いや、昨日よりもポヨポヨした感触が増えている。
ちゃんとルルとマリンで起こしてくれたみたいだ。
「おはよう」
""マスター おはよう""
挨拶を交わした後は、体力づくりをするために広場に移動した。
広場には昨日と同じように数人の人が既に運動していた。
邪魔にならない場所に移動して、まずは普通に魔力の流れを早くした状態でランニングをする。
ランニングをした後に、身体強化をしてランニングをする予定だ。
ランニングをしていると、昨日教えてくれたジョンさんが広場に入ってきた。
お礼を言いにジョンさんに近づいていく。
気が付いていたみたいで、先に挨拶されてしまった。
「おはようございます。昨日いただいたアドバイスのおかげで身体強化が出来ました」
「もうできたのか。ニーナ凄いな。一応身体強化をやってみろよ。成功しているか見てやるから」
ありがたい提案をいただいたので、遠慮なく確認してもらうために身体強化を行う。
「どうでしょう?これで跳躍力やスピードも増したんですけど」
ジョンさんは私をしっかりと観察したようだ。
「ちゃんと出来てんじゃん。あとは慣れて出来る時間を長くしていくだけだな」
お墨付きを貰えて、ちょっとほっとした。
改めてお礼を伝えた後、部屋に戻って朝食にした。
今日は初めての角ウサギ狩猟の予定なので、早めに薬草採取を終わらせるためにいつもより早く出発する。

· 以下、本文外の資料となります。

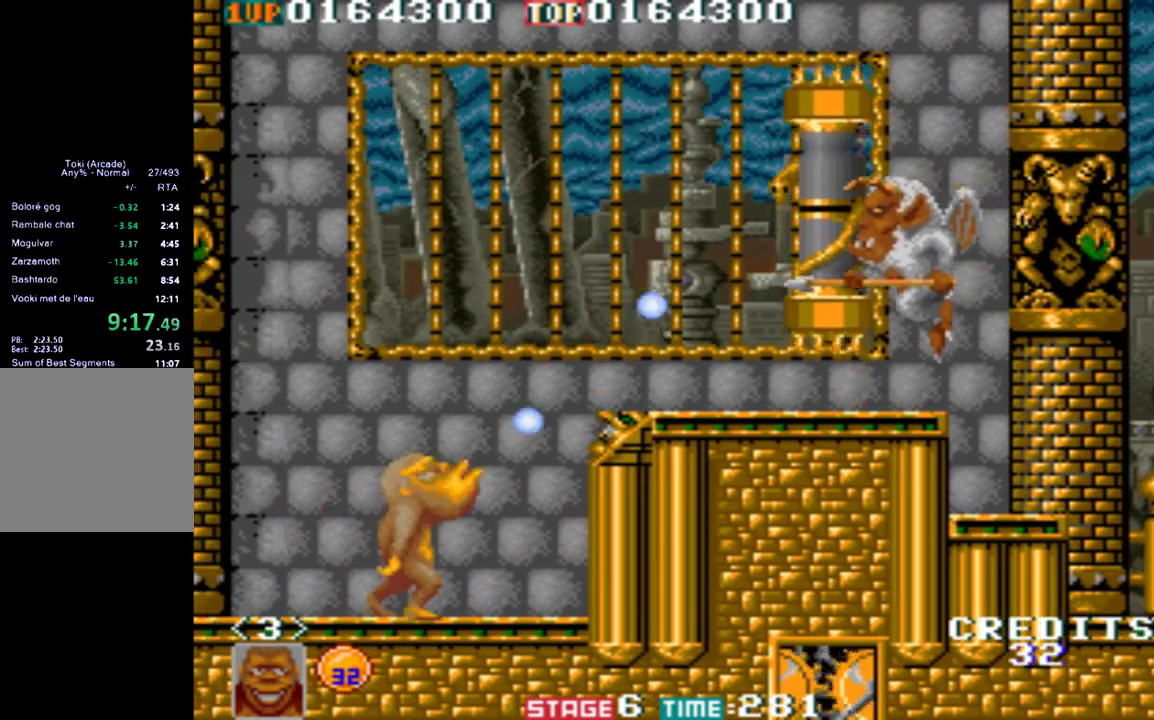
{"buttons": ["A"], "left_stick": "up-right", "events": [[17, "A", "down"], [117, "A", "up"], [150, "A", "down"], [200, "A", "up"], [267, "A", "down"], [333, "A", "up"], [367, "A", "down"], [450, "A", "up"], [500, "A", "down"]]}
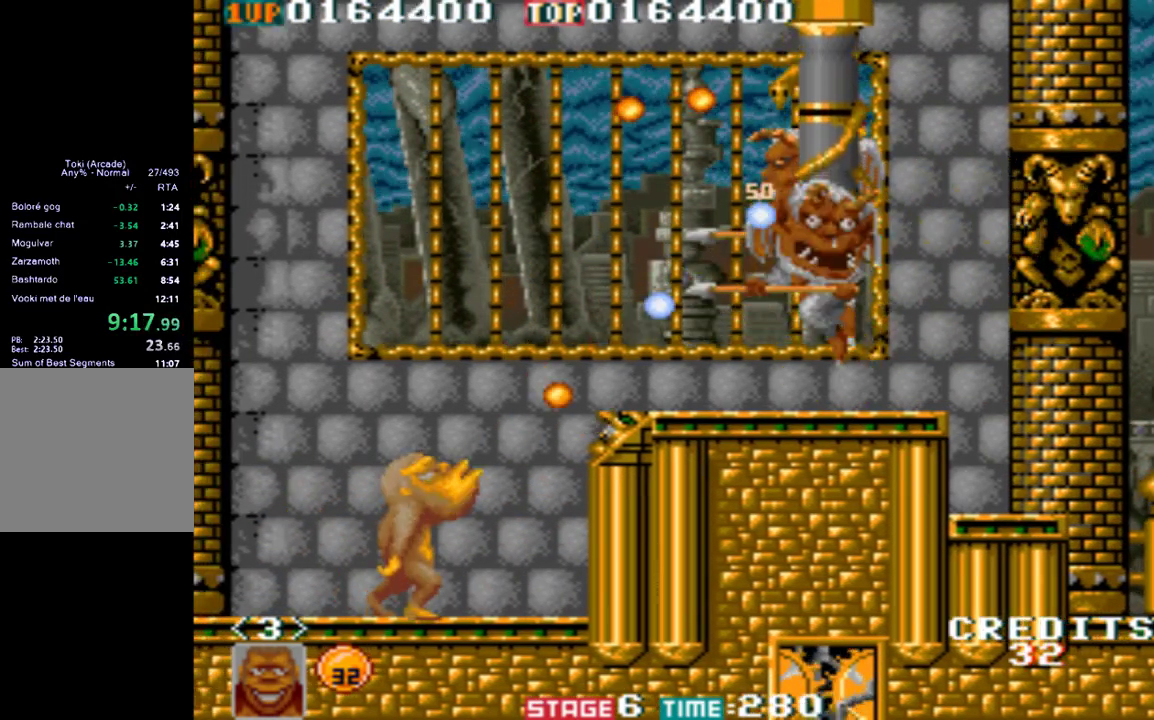
{"buttons": [], "left_stick": "up"}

今日も延泊の手続きをしてカギを失くさないようにアイテムボックスにしまっておく。
これで今日も宿の確保は出来たので、そこは安心して採取に行ける。
街道に出てから、魔力の流れを早くして持久力を上げた状態で小走りで移動をする。
いつもより短時間で普段の薬草採取する場所付近までこれたが、疲労度はいつもと変わらないみたいだ。
(今度から魔力の流れを早くして小走りで移動しよう)
いつもの準備をして、薬草を採取する。
今日は15束集まった時に終了して、角ウサギ狩猟に切り替える予定だ。
薬草採取も慣れてきたのか、比較的短時間で15束集めることが出来た。
ちょっと早い時間だけど、お昼を食べるのでルルとマリンには周りで食事にしてもらう。
食べ終わったらいよいよ角ウサギだ。
これが狩猟できるようになれば1日で2頭狩猟すれば薬草より稼げる。
角ウサギは数はいるけど、比較的森に近い位置とはいえ草原全体に広がっているので見つけるのに苦労するらしい。

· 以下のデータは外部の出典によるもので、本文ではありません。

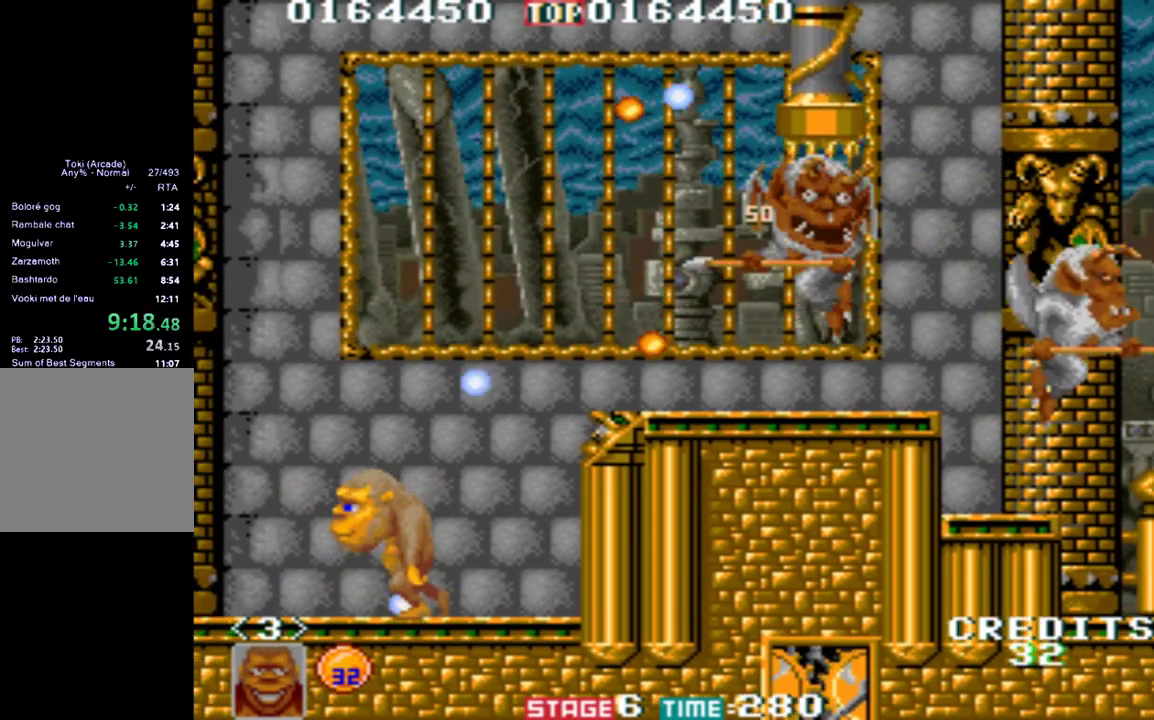
{"buttons": [], "left_stick": "left"}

でも、私にはサーチがあるので見つけることは苦労しないはず。
充実した生活のために、何としても狩猟できるようにならなければ……。
考えている間に食べ終わったので、片付けているとルルとマリンも食べ終わったのか戻ってきた。
今までで一番緊張しているけど、ルルとマリンを撫でて気持ちを落ち着かせる。
サーチをして、スライムよりちょっと危険度が大きい反応のところに注意しながら進む。
当然、魔力の流れは速くしてステルスもしっかりかけて反射バリアもばっちりだ。
角ウサギと推測する反応にゆっくり近づいて視認できるところまで移動する。
前の世界で見たウサギよりも心なしか大きい気がする。
角も想像よりも怖いが、念のため鑑定してみる。
角ウサギ
角の生えたウサギ
食用可
角は武器素材になる
角ウサギの顔がこちらを向いたので、最初は魔法で仕留めようと思う。
イメージはウサギの口を起点として水の球を半径50cmで作成する。
たとえ角ウサギが動いても水の球の起点を口にしているので、水の球も同時に移動するイメージだ。
最初なので、小声で声に出して魔法を発動させる。
「角ウサギの口を起点に50cmの水の球。移動しようと張り付く。≪水球≫」
イメージ通りに魔法は発動した。
(角ウサギが呼吸をしているのなら、この魔法で狩猟できるはず)
水球を外そうともがいている角ウサギを安全な位置から観察する。
徐々に動かなくなっていく角ウサギ。
いかにもモンスターというスライム以外の命を奪ったことない自分がはじめて奪う命。
こころしてみなければならない。
……動かなくなった。
慎重に近づいて、ナイフでつついてみる。
どうやら確実に仕留められたようだ。
後は血抜きをした方がお肉が美味しくなるって聞いたことがある。
普通にやれば枝にぶら下げたりするんだろうけど、テイムした時から考えていたことを試してみたかった。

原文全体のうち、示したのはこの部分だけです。